Hi,
I have a problem that sounds very simple: if you found a hit within a webpage's source, how can you find out if this hit is part of a link, or more generally, within a
tag?
I tried the following code with finds the first string correctly, but also the second one that should not match.
#!/usr/bin/perl -w
use strict;
my @strings = (
'<a href="#1">HIT<b>MUST MATCH</b></a> <a href="#2">2</a>',
'<a href="#1">HIT<a name="MUST NOT MATCH">-</a> <a href="#2">2</a>'
);
foreach my $string (@strings) {
"" =~ /()/; # set $1 to false
$string =~ /
( # the whole match should be catches as $1
HIT # start at the first found "HIT"
(?= # begin of positive Lookahead
[^<]*? # zero or more characters other than "<"

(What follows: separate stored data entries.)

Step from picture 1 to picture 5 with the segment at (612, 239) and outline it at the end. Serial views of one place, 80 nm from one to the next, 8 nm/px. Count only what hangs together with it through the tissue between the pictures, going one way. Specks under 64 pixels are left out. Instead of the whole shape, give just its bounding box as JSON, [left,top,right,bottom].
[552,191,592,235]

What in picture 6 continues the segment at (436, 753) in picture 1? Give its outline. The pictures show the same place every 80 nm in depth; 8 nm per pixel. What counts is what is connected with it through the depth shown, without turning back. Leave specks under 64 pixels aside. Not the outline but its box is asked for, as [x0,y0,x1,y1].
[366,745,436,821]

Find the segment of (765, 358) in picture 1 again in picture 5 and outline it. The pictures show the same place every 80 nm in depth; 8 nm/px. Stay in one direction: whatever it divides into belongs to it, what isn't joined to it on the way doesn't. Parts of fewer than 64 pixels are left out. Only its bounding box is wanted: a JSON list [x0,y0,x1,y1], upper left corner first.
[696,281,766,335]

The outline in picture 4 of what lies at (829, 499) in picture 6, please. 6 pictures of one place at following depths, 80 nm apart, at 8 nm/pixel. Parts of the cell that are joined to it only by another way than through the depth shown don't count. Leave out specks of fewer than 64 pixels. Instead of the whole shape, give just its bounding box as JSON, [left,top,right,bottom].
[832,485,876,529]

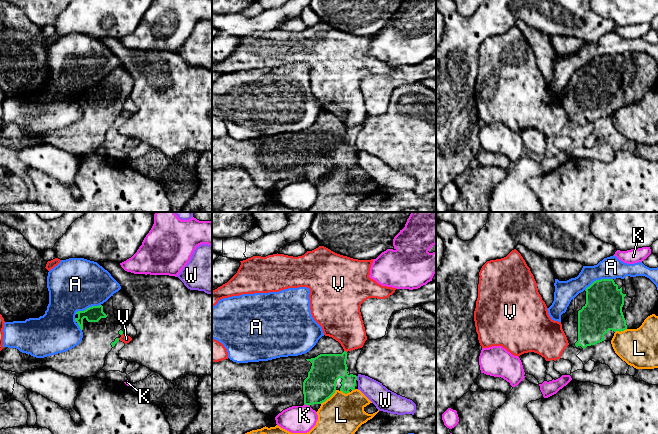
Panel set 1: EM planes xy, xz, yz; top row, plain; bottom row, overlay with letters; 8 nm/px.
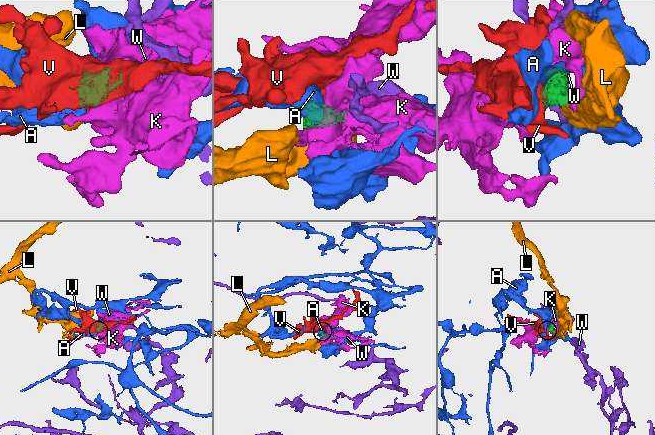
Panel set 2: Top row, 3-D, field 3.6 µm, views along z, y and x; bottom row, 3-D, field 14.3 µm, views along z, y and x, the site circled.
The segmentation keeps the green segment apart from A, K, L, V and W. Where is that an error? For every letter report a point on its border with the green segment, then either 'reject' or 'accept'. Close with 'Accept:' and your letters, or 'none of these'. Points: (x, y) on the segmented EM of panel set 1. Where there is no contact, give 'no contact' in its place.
A: meets green in yz at (598, 280); reject
K: meets green in xz at (307, 404); reject
L: meets green in xz at (328, 398); reject
V: meets green in xz at (345, 351); reject
W: meets green in xz at (356, 378); reject
Accept: none of these

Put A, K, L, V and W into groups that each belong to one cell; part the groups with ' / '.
A / K / L / V / W

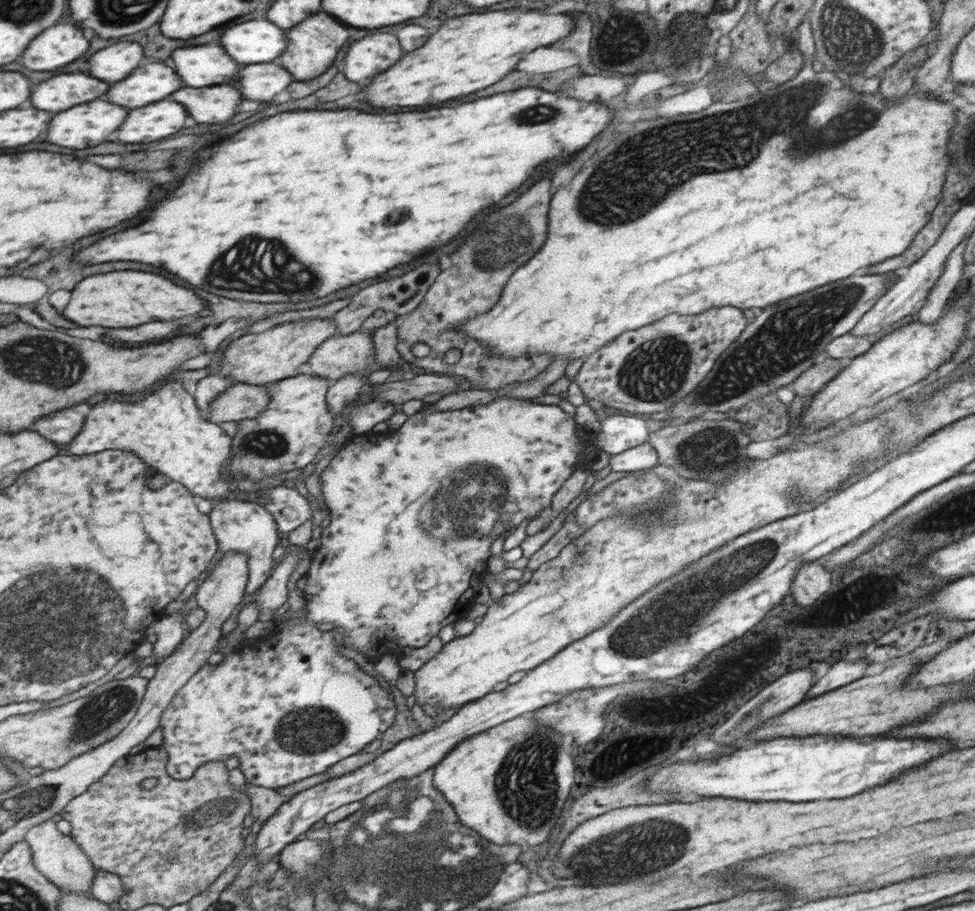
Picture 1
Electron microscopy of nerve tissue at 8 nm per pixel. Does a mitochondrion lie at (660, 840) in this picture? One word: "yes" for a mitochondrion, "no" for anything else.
yes

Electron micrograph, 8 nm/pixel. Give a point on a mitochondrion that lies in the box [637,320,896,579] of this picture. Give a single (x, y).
(707, 452)

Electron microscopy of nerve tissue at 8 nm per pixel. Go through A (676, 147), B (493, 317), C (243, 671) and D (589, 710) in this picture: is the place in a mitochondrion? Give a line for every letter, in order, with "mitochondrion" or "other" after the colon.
A: mitochondrion
B: other
C: other
D: mitochondrion

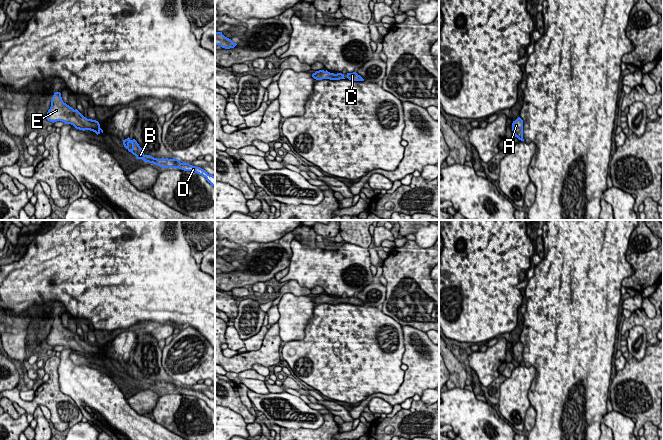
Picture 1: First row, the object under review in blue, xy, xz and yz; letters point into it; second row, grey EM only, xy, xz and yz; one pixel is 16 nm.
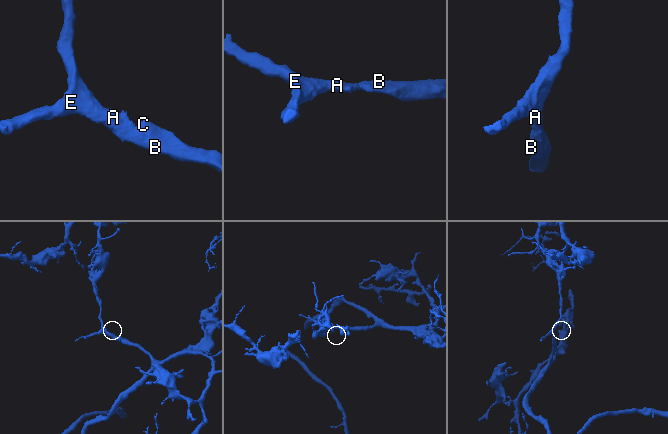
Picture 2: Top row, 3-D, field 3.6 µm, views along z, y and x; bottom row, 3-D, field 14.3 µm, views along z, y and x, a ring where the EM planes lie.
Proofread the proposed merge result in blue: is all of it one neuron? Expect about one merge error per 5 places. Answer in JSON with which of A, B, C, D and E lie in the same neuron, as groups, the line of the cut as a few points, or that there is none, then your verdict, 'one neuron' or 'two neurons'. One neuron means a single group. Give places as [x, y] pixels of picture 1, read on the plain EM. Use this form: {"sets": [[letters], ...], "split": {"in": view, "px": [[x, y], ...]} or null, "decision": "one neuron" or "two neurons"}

(?! # start a negative Lookahead
<a[^>]*?> # an opening a tag is forbidden
)
.*?<\/a> # any characters until the closing a tag
) # end of positive Lookahead
.*? # catch all chars after HIT,
<\/a> # non-greedy until the first closing a tag
)
/x;
print "\nstring:\t$string\n";
if ($1) { print "match:\t$1\n" }
else { print "NO match!\n" }
}
I think the problem is related to my use of the negative Lookahead. Could anybody point me to the right direction?
Thanks,
rob.